Pinart (b) gives the following account, translated and condensed:
The island of Aruba forms one of the group of the islands of Curaçao, on the north coast of Venezuela. This group consists of three principal islands, Curaçao, Buen Ayre, Aruba, and some isolated rocks. It belongs to Holland.
Aruba is the most western island of the group and is situated opposite the peninsula of Paraguana, on the mainland. The distance between the two is about 10 leagues, and from the island the shores of the continent can be seen very distinctly.
These islands, at the time of the discovery by the Spaniards, were inhabited by an Indian race which has left numerous traces of its occupancy; pottery, stone objects, petroglyphs, etc., are met with in large numbers in Aruba and in a less quantity on Buen Ayre and Curaçao. * * * These petroglyphs are quite different in character from those which I have recently described in a brief study of the Greater and Lesser Antilles, and their appearance brings to mind those found in Orinoco, in Venezuela, in the peninsula of Paraguana, on the border of the Magdalena river, and as far as Chiriqui. They differ from these, however, in several respects, and especially in that they are almost always multi-colored. The colors usually employed are red, blue, a yellowish white, and black. They are, moreover, painted and not cut in the rock. They show the same degree of variance as I have already noticed in North America—in Sonora, Arizona, and Chihuahua—between the petroglyphs which I have designated as Pimos, which are always incised, and those in the mountains which I designated as Comanche, and which are always painted and in many colors. The petroglyphs are, as has already been said, very numerous on the island of Aruba. I have personal knowledge of thirty, but, according to my friend Père van Kolwsjk, there must be more than fifty. The most important groups are as follows:
(1) Avikok. An enormous dark rock forms the summit of a wooded knob, and in this rock are two large cavities, one above the other, on the walls of which are the petroglyphs represented.

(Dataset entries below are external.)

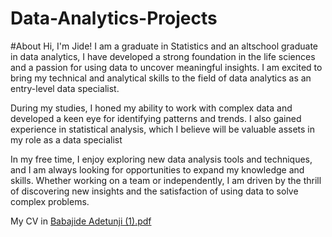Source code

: # Data-Analytics-Projects
#About
Hi, I'm Jide! I am a graduate in Statistics and an altschool graduate in data analytics, I have developed a strong foundation in the life sciences and a passion for using data to uncover meaningful insights. I am excited to bring my technical and analytical skills to the field of data analytics as an entry-level data specialist.

During my studies, I honed my ability to work with complex data and developed a keen eye for identifying patterns and trends. I also gained experience in statistical analysis, which I believe will be valuable assets in my role as a data specialist

In my free time, I enjoy exploring new data analysis tools and techniques, and I am always looking for opportunities to expand my knowledge and skills. Whether working on a team or independently, I am driven by the thrill of discovering new insights and the satisfaction of using data to solve complex problems.

My CV in [Babajide Adetunji (1).pdf](https://github.com/user-attachments/files/17043880/Babajide.Adetunji.1.pdf)
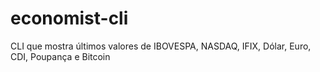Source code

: # economist-cli
CLI que mostra últimos valores de IBOVESPA, NASDAQ, IFIX, Dólar, Euro, CDI, Poupança e Bitcoin
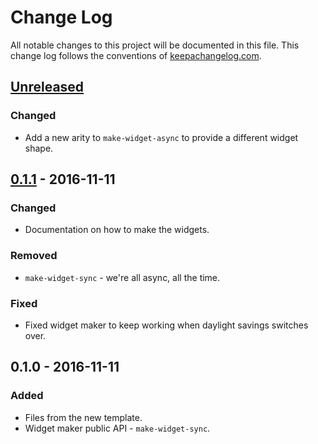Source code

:# Change Log
All notable changes to this project will be documented in this file. This change log follows the conventions of [keepachangelog.com](http://keepachangelog.com/).

## [Unreleased]
### Changed
- Add a new arity to `make-widget-async` to provide a different widget shape.

## [0.1.1] - 2016-11-11
### Changed
- Documentation on how to make the widgets.

### Removed
- `make-widget-sync` - we're all async, all the time.

### Fixed
- Fixed widget maker to keep working when daylight savings switches over.

## 0.1.0 - 2016-11-11
### Added
- Files from the new template.
- Widget maker public API - `make-widget-sync`.

[Unreleased]: https://github.com/your-name/repro-clj/compare/0.1.1...HEAD
[0.1.1]: https://github.com/your-name/repro-clj/compare/0.1.0...0.1.1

(2) Fontein. On the border of a fresh-water lagoon, a short distance from the northeast part of the island, near the sea, is a grotto of coralline origin, whose walls are of remarkable whiteness. This grotto is composed of a principal passage, quite wide, cut off toward the lower end by a row of stalactites and stalagmites, which, joining together, form a curious grimacing figure. On the wall to the left, as we look toward the bottom of the grotto, are found some petroglyphs. They are well preserved, thanks to their situation and the shelter from inclement weather, and they show no indication of painting, being distinctly traced on the walls.

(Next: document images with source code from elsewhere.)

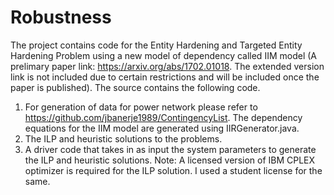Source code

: # Robustness

The project contains code for the Entity Hardening and Targeted Entity Hardening Problem using a new model of dependency called IIM model (A prelimary paper link: https://arxiv.org/abs/1702.01018. The extended version link is not included due to certain restrictions and will be included once the paper is published). The source contains the following code.

1. For generation of data for power network please refer to https://github.com/jbanerje1989/ContingencyList. The dependency equations for the IIM model are generated using IIRGenerator.java.
2. The ILP and heuristic solutions to the problems.
3. A driver code that takes in as input the system parameters to generate the ILP and heuristic solutions. Note: A licensed version of IBM CPLEX optimizer is required for the ILP solution. I used a student license for the same.
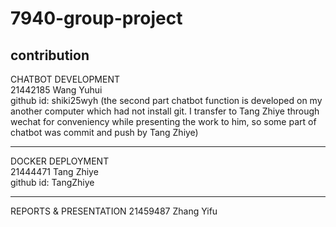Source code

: # 7940-group-project
contribution
-------------------------
CHATBOT DEVELOPMENT  
21442185 Wang Yuhui   
github id: shiki25wyh 
(the second part chatbot function is developed on my another computer which had not install git. I transfer to Tang Zhiye through wechat for conveniency while presenting the work to him, so some part of chatbot was commit and push by Tang Zhiye)

-------------------------
DOCKER DEPLOYMENT  
21444471 Tang Zhiye  
github id: TangZhiye  

------------------------
REPORTS & PRESENTATION
21459487 Zhang Yifu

(3) Chiribana. On some granitic spurs of a hill of the same name are found curious petroglyphs.
(4) At Lero de Wajukan, near Avikok, and at the foot of a hill, petroglyphs are found on some blocks of granite. I notice specially the human figure which in the original is outlined in red and bears on the shoulder a hatchet of the Carib type with a haft.
(5) At Ayo I discovered petroglyphs with figures in blue and red.
(6) At Woeboeri inscriptions are found on the wall of an immense mass of granite.